## Begin Text segment
Neither Israeli nor German circles would reveal immediately after the conference the substance of what the long talks entailed. The two statesmen conferred, each in his own language, Mr. Ben-Gurion using Arieh Manor, Israeli Economic Minister in New York, as his translator.

At a luncheon tendered Dr. Adenauer yesterday by the American Council on Germany, the Chancellor told 100 Americans–including Jewish leaders–that “the spirit of Germany today is far from being anti-Semitic or Nazi. ” He pledged that none of West Germany’s Jews “will suffer any harm or damage. ” A feature of the luncheon was the reading of the benediction in Hebrew and in English by Rabbi Joachim Prinz, of Newark, who is president of the American Jewish Congress.

Felix von Eckardt, State Secretary of the Bonn Government and Dr. Adenauer’s ranking spokesman, told newspapermen at a luncheon tendered to him by the United Nations Correspondents Association, that the question of German diplomatic relations with Israel was “not discussed or raised” at this morning’s Ben-Gurion-Adenauer meeting. “Both the Chancellor and Mr. Ben-Gurion feel this is not the real problem, ” Mr. von Eckardt said. “There are many other German-Israeli problems that are more important. “

Asked what the German Government was doing to speed the process of indemnifying victims of Nazism, Mr. von Eckardt said: “Not only I, but the entire Federal Government, regrets deeply that the process of indemnification takes so much time. The Federal Chancellor has already conferred on this matter with the Minister Presidents and the Finance Ministers of the German states in an effort to speed indemnification and will meet them again on this matter. The Federal Government will do all it can to hasten indemnification.”
## End Text segment
Required actions:
1. Name every person the news report about the Ben-Gurion and Adenauer meeting mentions by name.
2. Answer these questions from the news report about the Ben-Gurion and Adenauer meeting:
(a) Who served as Mr. Ben-Gurion's translator?
(b) How many Americans did the Chancellor speak to at the American Council on Germany luncheon?
(c) In which languages was the benediction read?
3. Quote everything in the news report from "Neither Israeli nor" down to "as his translator.".
The rows that come next have nothing to do with the news report.
## Begin Information shown
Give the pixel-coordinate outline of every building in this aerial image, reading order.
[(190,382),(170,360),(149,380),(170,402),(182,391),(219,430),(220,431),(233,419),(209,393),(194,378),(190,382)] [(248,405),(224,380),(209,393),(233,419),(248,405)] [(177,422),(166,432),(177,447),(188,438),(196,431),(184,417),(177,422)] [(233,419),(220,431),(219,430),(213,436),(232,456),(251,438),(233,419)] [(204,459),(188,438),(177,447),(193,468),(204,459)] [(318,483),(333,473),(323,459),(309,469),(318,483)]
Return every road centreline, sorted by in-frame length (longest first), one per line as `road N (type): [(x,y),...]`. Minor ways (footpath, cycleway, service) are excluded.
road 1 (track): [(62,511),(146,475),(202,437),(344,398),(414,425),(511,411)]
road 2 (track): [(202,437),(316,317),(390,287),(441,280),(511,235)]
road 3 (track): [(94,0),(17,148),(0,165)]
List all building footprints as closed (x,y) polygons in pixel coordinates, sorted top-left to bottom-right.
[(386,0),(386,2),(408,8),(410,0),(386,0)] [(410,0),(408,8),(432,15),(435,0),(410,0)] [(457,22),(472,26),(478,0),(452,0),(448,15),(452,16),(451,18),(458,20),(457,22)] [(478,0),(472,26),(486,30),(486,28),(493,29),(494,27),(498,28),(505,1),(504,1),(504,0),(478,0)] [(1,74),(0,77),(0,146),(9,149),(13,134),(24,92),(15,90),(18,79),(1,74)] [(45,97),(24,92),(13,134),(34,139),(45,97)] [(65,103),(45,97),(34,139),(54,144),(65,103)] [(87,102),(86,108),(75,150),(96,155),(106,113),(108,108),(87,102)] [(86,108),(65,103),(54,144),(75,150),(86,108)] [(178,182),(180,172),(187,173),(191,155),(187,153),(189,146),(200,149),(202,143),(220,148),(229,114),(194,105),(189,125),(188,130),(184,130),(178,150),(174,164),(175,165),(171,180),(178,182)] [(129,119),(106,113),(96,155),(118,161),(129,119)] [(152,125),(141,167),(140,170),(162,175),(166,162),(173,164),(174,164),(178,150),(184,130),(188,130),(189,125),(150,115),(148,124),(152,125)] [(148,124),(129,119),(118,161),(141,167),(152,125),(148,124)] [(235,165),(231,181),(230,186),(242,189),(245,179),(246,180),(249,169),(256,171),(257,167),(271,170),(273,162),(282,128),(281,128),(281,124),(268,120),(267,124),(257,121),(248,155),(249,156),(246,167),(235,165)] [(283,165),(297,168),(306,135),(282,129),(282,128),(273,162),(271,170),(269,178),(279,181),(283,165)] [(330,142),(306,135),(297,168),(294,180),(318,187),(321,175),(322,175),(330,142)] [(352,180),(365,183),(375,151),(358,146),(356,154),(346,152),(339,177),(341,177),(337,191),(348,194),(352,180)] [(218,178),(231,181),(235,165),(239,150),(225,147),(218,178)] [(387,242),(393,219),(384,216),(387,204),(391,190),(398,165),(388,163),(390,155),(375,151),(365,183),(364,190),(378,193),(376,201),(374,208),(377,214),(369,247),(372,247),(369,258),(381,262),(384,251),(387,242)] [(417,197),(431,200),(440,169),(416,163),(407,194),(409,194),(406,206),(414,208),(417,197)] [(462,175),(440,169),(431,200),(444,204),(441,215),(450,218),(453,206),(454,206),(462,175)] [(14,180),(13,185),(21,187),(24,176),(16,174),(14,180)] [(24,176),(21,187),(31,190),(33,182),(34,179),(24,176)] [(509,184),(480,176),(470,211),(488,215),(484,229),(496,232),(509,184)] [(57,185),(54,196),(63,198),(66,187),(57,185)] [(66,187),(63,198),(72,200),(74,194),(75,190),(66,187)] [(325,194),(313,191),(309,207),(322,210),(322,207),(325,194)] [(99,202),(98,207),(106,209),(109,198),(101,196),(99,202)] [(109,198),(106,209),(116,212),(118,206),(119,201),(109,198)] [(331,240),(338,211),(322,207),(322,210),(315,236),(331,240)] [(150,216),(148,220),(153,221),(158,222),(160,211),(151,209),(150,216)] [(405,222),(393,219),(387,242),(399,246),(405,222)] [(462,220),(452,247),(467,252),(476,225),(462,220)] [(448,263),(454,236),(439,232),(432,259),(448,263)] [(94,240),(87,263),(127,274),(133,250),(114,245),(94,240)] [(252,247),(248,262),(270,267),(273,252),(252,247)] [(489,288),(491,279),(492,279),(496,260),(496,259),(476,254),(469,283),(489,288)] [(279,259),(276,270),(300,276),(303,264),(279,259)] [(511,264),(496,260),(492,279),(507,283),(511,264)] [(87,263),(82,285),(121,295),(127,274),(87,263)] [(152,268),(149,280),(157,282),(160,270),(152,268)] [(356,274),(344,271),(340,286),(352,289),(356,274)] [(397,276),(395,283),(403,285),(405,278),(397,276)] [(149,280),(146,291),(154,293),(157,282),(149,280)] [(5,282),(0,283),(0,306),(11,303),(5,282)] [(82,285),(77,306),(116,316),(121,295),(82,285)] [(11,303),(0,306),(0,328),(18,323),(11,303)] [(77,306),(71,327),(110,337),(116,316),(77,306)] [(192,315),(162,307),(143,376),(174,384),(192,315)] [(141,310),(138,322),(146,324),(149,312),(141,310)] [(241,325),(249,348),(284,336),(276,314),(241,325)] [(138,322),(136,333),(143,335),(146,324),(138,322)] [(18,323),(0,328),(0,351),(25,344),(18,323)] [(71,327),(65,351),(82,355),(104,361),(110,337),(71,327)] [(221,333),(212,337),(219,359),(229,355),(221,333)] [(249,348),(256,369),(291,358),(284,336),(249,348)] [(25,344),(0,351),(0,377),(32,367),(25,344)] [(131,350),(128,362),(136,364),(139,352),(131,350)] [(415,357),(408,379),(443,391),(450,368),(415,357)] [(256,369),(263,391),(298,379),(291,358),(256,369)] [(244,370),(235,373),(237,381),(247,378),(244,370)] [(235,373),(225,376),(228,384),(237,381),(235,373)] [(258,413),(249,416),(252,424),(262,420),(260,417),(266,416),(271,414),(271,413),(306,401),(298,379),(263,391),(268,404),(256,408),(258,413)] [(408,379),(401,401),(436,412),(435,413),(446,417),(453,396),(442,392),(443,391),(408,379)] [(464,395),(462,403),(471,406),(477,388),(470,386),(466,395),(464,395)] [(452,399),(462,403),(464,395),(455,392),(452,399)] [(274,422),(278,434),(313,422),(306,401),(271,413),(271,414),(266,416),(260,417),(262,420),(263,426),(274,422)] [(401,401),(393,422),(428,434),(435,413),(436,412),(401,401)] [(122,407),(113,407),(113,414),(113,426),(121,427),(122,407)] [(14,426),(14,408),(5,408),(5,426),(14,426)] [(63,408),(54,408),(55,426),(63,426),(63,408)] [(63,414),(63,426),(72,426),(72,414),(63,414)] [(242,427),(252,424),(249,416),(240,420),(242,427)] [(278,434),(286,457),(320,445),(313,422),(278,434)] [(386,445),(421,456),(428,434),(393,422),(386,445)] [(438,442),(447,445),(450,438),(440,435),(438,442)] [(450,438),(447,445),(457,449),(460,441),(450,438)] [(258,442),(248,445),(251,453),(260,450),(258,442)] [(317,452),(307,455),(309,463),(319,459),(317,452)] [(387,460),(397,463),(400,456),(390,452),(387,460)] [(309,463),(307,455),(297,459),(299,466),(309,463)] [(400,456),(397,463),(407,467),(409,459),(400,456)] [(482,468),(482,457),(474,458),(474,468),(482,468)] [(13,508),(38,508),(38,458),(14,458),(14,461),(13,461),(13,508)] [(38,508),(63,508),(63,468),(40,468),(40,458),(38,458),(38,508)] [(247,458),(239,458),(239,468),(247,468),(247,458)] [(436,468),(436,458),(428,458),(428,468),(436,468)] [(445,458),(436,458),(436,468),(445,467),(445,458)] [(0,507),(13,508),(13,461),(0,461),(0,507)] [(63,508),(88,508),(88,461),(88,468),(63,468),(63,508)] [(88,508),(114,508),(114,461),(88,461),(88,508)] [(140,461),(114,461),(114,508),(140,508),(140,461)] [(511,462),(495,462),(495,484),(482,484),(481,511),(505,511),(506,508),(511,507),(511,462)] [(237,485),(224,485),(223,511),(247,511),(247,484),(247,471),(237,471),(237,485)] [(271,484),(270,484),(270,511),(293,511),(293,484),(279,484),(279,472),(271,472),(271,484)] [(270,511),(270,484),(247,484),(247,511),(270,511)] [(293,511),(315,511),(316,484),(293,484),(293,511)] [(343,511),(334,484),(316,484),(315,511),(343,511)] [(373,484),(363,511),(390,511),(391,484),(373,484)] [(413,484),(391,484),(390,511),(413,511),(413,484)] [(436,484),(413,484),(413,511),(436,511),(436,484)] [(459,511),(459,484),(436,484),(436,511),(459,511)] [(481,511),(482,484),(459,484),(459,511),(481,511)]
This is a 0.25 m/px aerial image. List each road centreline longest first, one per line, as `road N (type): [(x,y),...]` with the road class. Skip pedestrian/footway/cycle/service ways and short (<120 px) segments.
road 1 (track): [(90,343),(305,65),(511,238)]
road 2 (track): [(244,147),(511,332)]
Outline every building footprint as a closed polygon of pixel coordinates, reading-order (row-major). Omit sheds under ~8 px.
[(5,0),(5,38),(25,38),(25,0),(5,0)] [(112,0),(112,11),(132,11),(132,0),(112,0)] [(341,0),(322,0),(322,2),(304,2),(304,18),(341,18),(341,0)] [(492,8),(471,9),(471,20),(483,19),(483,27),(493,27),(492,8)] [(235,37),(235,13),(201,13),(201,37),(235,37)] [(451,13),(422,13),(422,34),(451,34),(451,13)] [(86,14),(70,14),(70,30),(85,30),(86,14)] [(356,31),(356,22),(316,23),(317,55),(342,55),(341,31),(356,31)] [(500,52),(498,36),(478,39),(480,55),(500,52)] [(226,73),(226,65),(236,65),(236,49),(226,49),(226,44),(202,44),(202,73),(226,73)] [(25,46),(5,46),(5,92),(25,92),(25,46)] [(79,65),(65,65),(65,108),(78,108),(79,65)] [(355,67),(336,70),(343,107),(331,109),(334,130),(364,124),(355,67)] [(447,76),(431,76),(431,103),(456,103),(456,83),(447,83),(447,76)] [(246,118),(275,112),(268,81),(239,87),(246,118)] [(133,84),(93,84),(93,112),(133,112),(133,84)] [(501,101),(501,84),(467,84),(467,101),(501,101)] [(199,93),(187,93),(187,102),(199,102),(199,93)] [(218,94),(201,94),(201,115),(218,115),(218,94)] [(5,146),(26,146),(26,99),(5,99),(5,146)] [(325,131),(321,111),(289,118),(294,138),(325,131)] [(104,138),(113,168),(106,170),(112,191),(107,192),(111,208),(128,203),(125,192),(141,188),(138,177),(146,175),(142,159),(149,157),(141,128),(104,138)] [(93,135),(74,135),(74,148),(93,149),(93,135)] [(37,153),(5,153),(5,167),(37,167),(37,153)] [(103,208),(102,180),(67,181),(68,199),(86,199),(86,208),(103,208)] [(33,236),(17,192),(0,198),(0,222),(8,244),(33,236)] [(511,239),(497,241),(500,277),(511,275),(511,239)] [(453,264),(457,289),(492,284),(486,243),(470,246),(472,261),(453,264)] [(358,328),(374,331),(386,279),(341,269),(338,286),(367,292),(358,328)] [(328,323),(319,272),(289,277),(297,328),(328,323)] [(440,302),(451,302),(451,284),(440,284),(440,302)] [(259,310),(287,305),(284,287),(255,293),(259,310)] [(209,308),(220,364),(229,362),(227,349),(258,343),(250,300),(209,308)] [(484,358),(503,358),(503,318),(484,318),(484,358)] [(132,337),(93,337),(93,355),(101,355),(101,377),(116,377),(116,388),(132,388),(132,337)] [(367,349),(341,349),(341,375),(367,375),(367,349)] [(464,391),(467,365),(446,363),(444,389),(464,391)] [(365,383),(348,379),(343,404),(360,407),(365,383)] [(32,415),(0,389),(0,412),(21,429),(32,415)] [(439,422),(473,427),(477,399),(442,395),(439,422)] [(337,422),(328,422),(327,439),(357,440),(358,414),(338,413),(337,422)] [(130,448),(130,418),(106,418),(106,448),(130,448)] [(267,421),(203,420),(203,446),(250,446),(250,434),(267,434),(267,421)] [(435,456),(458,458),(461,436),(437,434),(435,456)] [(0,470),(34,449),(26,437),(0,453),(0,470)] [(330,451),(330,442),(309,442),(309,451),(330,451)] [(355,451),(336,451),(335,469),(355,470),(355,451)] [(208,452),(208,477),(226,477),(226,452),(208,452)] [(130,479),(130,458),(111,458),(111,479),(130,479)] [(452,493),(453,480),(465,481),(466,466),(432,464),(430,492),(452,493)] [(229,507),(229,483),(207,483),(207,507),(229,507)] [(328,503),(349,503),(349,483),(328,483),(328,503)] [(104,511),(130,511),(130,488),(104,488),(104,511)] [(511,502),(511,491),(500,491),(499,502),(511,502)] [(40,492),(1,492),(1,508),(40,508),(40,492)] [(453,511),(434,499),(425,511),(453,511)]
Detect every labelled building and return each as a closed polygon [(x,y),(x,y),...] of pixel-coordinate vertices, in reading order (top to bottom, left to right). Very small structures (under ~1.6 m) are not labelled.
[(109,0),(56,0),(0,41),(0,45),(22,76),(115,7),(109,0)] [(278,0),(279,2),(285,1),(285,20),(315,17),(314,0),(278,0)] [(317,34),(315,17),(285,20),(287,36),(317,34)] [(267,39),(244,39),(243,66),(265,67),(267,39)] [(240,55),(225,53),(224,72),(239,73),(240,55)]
## End Information shown
Correct answers:
1. Mr. Ben-Gurion, Arieh Manor, Dr. Adenauer, Rabbi Joachim Prinz, Felix von Eckardt

2.
(a) Arieh Manor, Israeli Economic Minister in New York
(b) 100
(c) Hebrew and English

3.
Neither Israeli nor German circles would reveal immediately after the conference the substance of what the long talks entailed. The two statesmen conferred, each in his own language, Mr. Ben-Gurion using Arieh Manor, Israeli Economic Minister in New York, as his translator.